Created 05-12-2023 03:21 AM
I've been testing the phoenixdb library in Python with CDP Operational DataStore cluster. Following the example here:
I can make a connection and return a single row but the connection is very slow to establish and execute. I'm running phoenixdb from the python interpreter on the COD cluster gateway host. The timestamped python execution is below.
Python 3.6.8 (default, Nov 16 2020, 16:55:22)
[GCC 4.8.5 20150623 (Red Hat 4.8.5-44)] on linux
>>> import phoenixdb
>>> from datetime import datetime
>>> opts = {}
>>> opts["authentication"] = "BASIC"
>>> opts["serialization"] = "PROTOBUF"
>>> opts["avatica_user"] = "workload-username"
>>> opts["avatica_password"] = "workload-password"
>>> jbdc_connection_url = "https://cod--<clusterID>-gateway0.<envID>.<custID>.cloudera.site/cod--<clusterID>/cdp-proxy-api/avatica/"

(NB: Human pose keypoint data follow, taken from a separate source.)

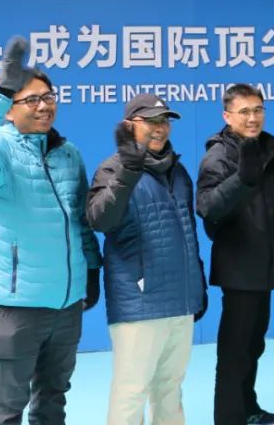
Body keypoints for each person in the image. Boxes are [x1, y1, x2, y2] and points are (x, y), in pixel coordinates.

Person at [0, 36, 102, 425]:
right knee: (4, 411)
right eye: (31, 99)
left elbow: (79, 218)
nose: (44, 106)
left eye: (48, 97)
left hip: (66, 306)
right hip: (16, 307)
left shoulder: (68, 153)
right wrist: (0, 90)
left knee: (53, 400)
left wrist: (91, 268)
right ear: (8, 110)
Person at [87, 94, 207, 425]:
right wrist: (128, 169)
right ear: (129, 126)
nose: (160, 128)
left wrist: (197, 286)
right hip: (139, 303)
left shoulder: (178, 171)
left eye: (164, 121)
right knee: (131, 391)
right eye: (151, 121)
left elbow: (188, 233)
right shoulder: (112, 168)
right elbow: (100, 220)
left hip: (180, 301)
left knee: (170, 388)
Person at [196, 84, 274, 425]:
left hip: (265, 264)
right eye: (244, 111)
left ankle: (248, 409)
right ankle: (229, 418)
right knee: (235, 351)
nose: (253, 118)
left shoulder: (272, 148)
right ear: (227, 116)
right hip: (238, 266)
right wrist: (242, 179)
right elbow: (207, 207)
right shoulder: (219, 155)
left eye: (258, 110)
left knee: (253, 345)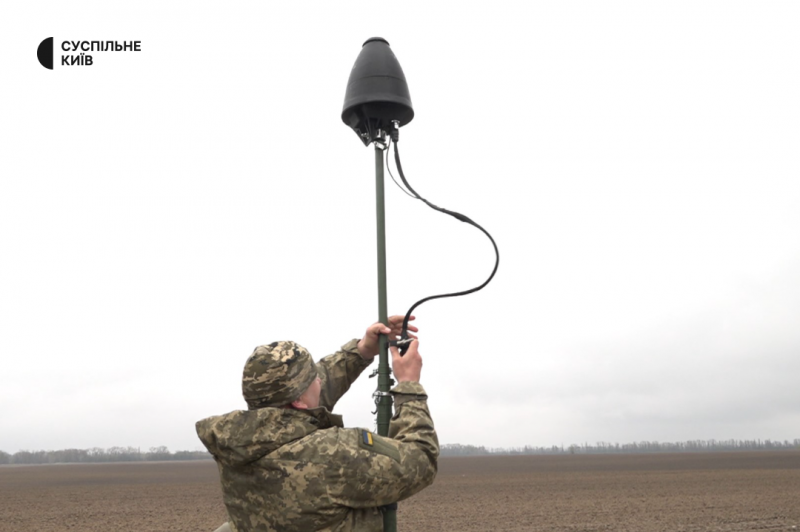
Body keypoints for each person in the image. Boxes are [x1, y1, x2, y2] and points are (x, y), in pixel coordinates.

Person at [196, 315, 439, 532]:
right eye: (314, 378)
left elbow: (306, 397)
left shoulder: (234, 443)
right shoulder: (332, 453)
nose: (320, 381)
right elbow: (420, 460)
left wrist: (362, 350)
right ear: (300, 400)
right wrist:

>>> print(datetime.now().strftime('%Y-%m-%d %H:%M:%S'))
2023-05-12 09:54:45
>>> conn = phoenixdb.connect(jbdc_connection_url, autocommit=True, **opts)
>>> print(datetime.now().strftime('%Y-%m-%d %H:%M:%S'))
2023-05-12 09:54:51
>>> sql_command = "SELECT * FROM DBNAME.TABLENAME WHERE CUSTID = ?"
>>> data = ("xxxxxxxx", )
>>> print(datetime.now().strftime('%Y-%m-%d %H:%M:%S'))
2023-05-12 09:54:51
>>> cursor = conn.cursor()
>>> print(datetime.now().strftime('%Y-%m-%d %H:%M:%S'))
2023-05-12 09:54:51
>>> cursor.execute(sql_command, data)
>>> print(datetime.now().strftime('%Y-%m-%d %H:%M:%S'))
2023-05-12 09:55:00
>>> results_list = cursor.fetchall()
>>> print(datetime.now().strftime('%Y-%m-%d %H:%M:%S'))
2023-05-12 09:55:00
>>> conn.close()
>>> print(datetime.now().strftime('%Y-%m-%d %H:%M:%S'))
2023-05-12 09:55:06
>>> results_list
[['xxxxxxxx', '...', '...', ...]]
You can see that it takes 6 seconds to establish the connection to Phoenix. It takes 9 second to execute the SQL command and another 6 seconds to close the connection.
Any thoughts on why this might be the case and if I can make changes to address this? Thanks.
Created 05-17-2023 08:23 AM
Hi @stephen_obrien As discussed via Cloudera case, there is a performance bottleneck when connecting via knox ( tracked in internal jira ) than directly from phoenix-sqlline from the edge node.
You can test the same when the runtime version 7.2.17 is released.
Created 05-17-2023 08:23 AM
Hi @stephen_obrien As discussed via Cloudera case, there is a performance bottleneck when connecting via knox ( tracked in internal jira ) than directly from phoenix-sqlline from the edge node.
You can test the same when the runtime version 7.2.17 is released.